I get the following error after implemeting packages of LLM (Logit Leaf Model) alongside partykit, stringr, RWeka, rjava, ... I used the model LLM (llm.cv) but get the following error:
glm.fit: algorithm did not converge
It seems to be linked to logistic regression but can't manage to solve this. My code was:
churn.llm<-llm.cv(X=ChurnIV,Y=ChurnDV$churn_dummy, cv = 5, threshold_pruning = 0.01, nbr_obs_leaf = 100)
Can you please provide a minimal reprex (reproducible example)? The goal of a reprex is to make it as easy as possible for me to recreate your problem so that I can fix it: please help me help you!
If you've never heard of a reprex before, start by reading "What is a reprex", and follow the advice further down that page.
Thanks for your help! I actually solved the previous issue (with some other help) of the glm fit error but can't get to visualise my model (which is a bit annoying of course). I used the LLM package (https://cran.r-project.org/web/packages/LLM/LLM.pdf).
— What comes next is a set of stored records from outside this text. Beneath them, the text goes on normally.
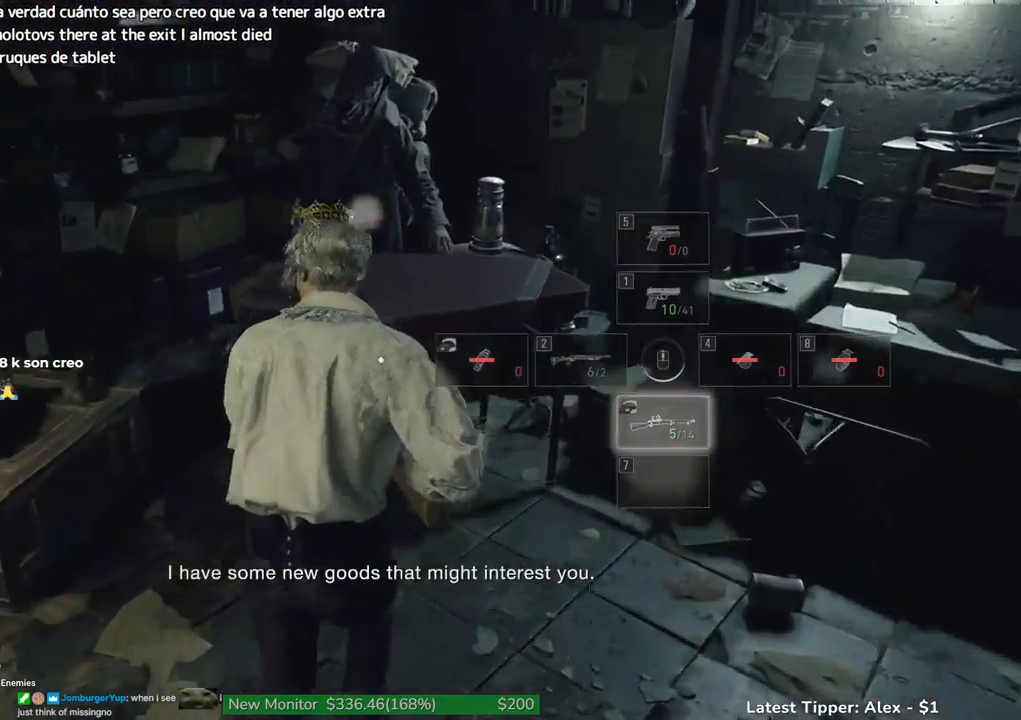
{"keys": ["s"], "mouse": [], "events": [[100, "f", "up"], [333, "s", "down"], [383, "s", "up"], [483, "s", "down"]]}
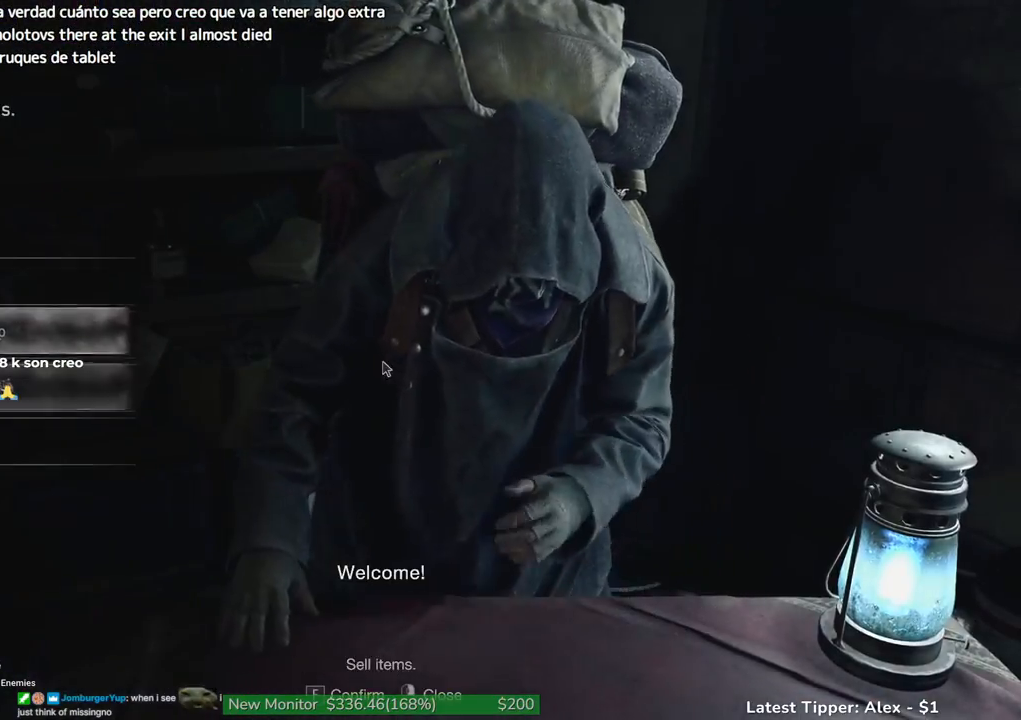
{"keys": [], "mouse": [], "events": [[83, "f", "down"], [83, "s", "up"], [116, "f", "up"], [250, "w", "down"], [350, "w", "up"], [400, "a", "down"], [483, "a", "up"]]}
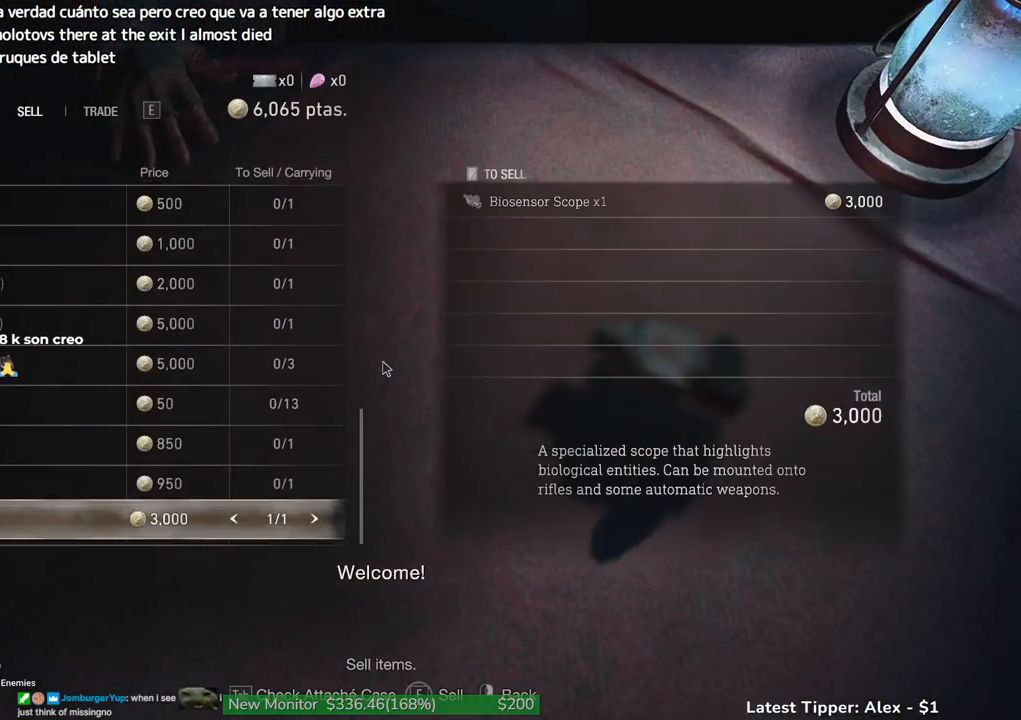
{"keys": ["w"], "mouse": [], "events": [[133, "w", "down"], [183, "w", "up"], [316, "a", "down"], [400, "a", "up"], [450, "w", "down"]]}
Here's the reprex:
## Libraries
library(tidyverse)
library(LLM)
library(readxl)
library(janitor)
## reading the churnDV
churnDV_df <- read_excel("ChurnDV.xlsx")
#> Error: `path` does not exist: 'ChurnDV.xlsx'
glimpse(churnDV_df)
#> Error in glimpse(churnDV_df): object 'churnDV_df' not found
## convert the true/false entry to factor
churnDV_df <- churnDV_df %>% mutate(churn_dummy = factor(churn_dummy, levels = c("true", "false")))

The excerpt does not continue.